A Divorce Group at Old St. Pat’s and Someone You Should Know
By: Kim Nugent
In spring of 2013, I found myself separated with an impending divorce and a young child. I saw the add in the bulletin for YANA and showed up. I remember I didn’t want to be there.I didn’t want this to be my story. I was scared, and didn’t know what to expect.
Debbie Romeo (left) began this drop-in group over 6 years ago, when she realized she needed more support to heal from the ending of a 26-year marriage. Debbie navigated co-parenting two beautiful daughters and finding new employment. She started this every other week, drop-in group on Sundays at 10:45 am after 9:30 mass. Out of her suffering and need, she gave birth to a vocation that many have benefited from after walking through those doors. She leads this peer-based group with a gentle hand. She keeps in touch with alumni, as well as has encouraged more social connection outside of group meetings for those seeking more community.
The gift she created for me:
“I felt listened to. I could share my pain and being lost without being judged. I could talk in circles until I could start hearing my own voice and some light returned. I was Not Alone. I saw parts of my story in others’ stories. I realized I was still worthy of love and belonging.”
From this vantage of receiving generous, compassionate listening without judgment and seeing myself in others’ stories, I slowly gained insight and peace.
Experiencing joy and suffering is an inevitable part of being human. All of our lives have taken hits. In our American and Catholic culture, we invest a lot of energy and celebration at the beginning of love and marriage. But little time, as things can unravel or end in separation or divorce, for any myriad of reasons. I’ve said to many that the people I’ve met through YANA are some of the most courageous, beautiful people out there.
Omid Safi writes in an OnBeing post, “My friend and his former wife had gone through these divorces in secret and silence. Their union and wedding had been public.
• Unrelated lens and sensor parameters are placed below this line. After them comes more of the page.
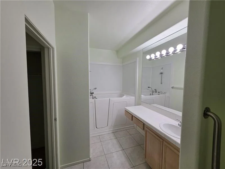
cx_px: 112
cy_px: 84
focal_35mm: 13
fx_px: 84
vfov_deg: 89.9
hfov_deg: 106.2
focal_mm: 2.2
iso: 100
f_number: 1.9
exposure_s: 1/120
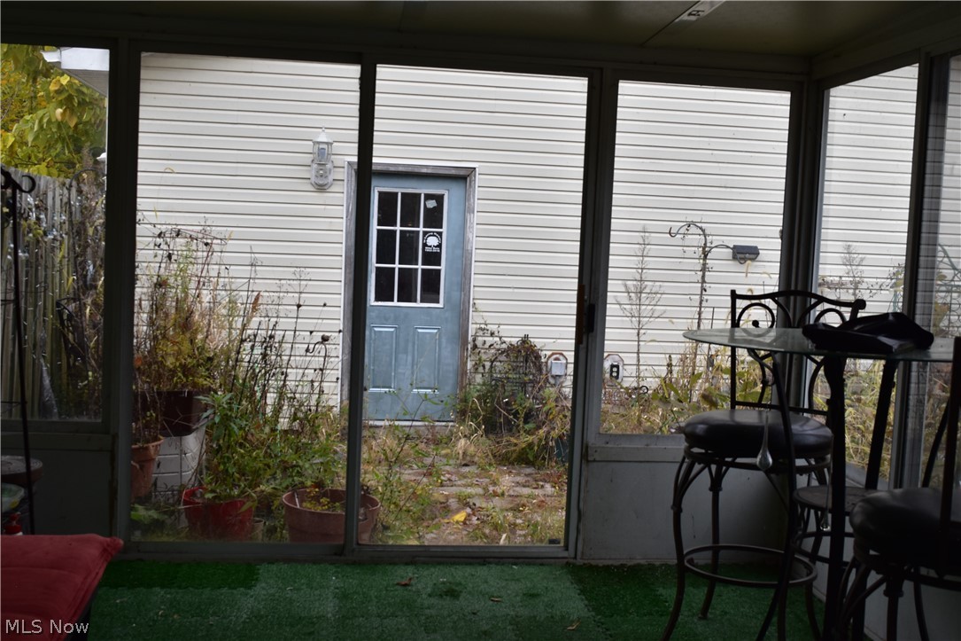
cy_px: 320
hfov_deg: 46.4
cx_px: 480
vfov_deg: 31.9
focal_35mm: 42
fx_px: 1121
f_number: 9
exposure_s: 1/125
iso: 400
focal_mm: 28
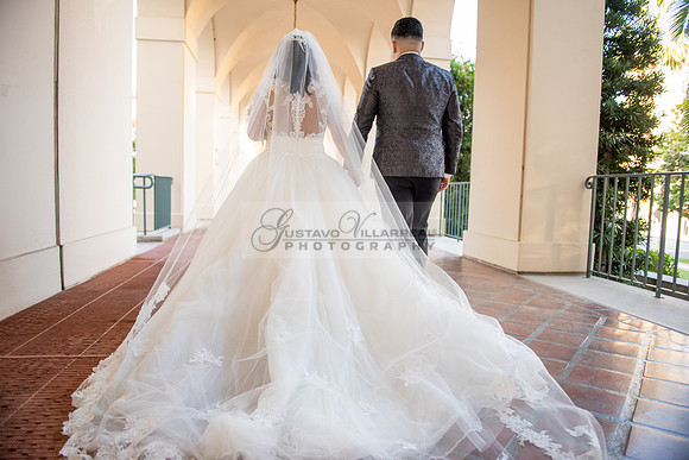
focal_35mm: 24
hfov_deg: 73.7
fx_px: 459
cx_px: 344
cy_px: 230
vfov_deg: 53.2
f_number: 2.8
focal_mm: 24
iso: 500
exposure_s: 1/160
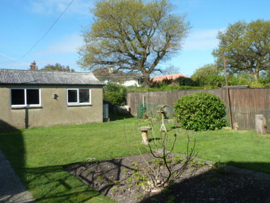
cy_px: 102
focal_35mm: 30
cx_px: 135
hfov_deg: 60.0
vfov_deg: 46.8
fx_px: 234
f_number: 4
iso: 80
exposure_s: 1/400
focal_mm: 5
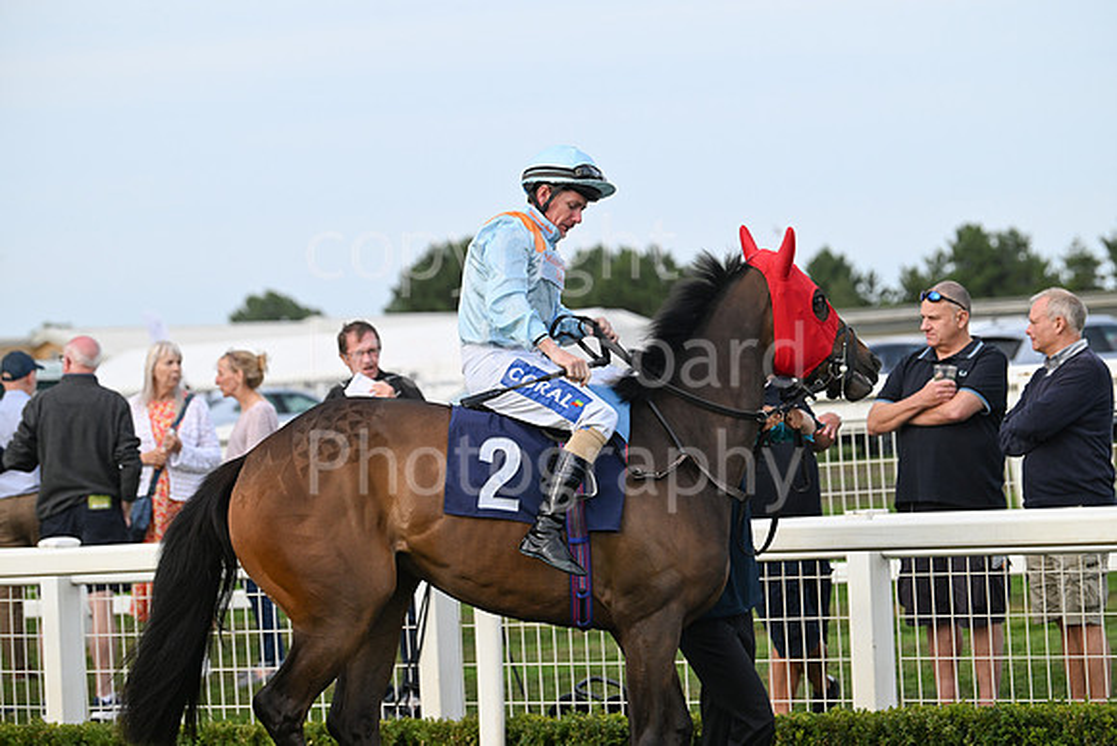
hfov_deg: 15.8
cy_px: 373
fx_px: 4034
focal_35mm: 130
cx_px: 558
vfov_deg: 10.6
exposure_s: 1/3200
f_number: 4.5
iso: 1000
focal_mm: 130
Their divorces took place mostly in the shadows.
And it made me ponder, how is that the coming together is in the light, in public, a public celebration — but the falling apart done in the shadows, in silence, in loneliness?
If we are a community, we should be together through thin and thick, for better and for worse. We stand together in the valleys and on the mountaintops. How do we make it possible for us to stand together when each of us goes through the valleys?
Why do we celebrate together but suffer in silence?”
YANA meetings, as well as an upcoming retreat, offer this community that Omid Safi ponders for suffering and reminds me of where Jesus is even in this mess, “For where two or three are gathered in my name, there am I among them.” Thank you Debbie Romeo for how you transformed your suffering into vocation here at Old St Pat’s, what a gift and legacy of healing you have created! You are a bright light. On behalf of the many who have attended (or will attend) your group over the years, thank you.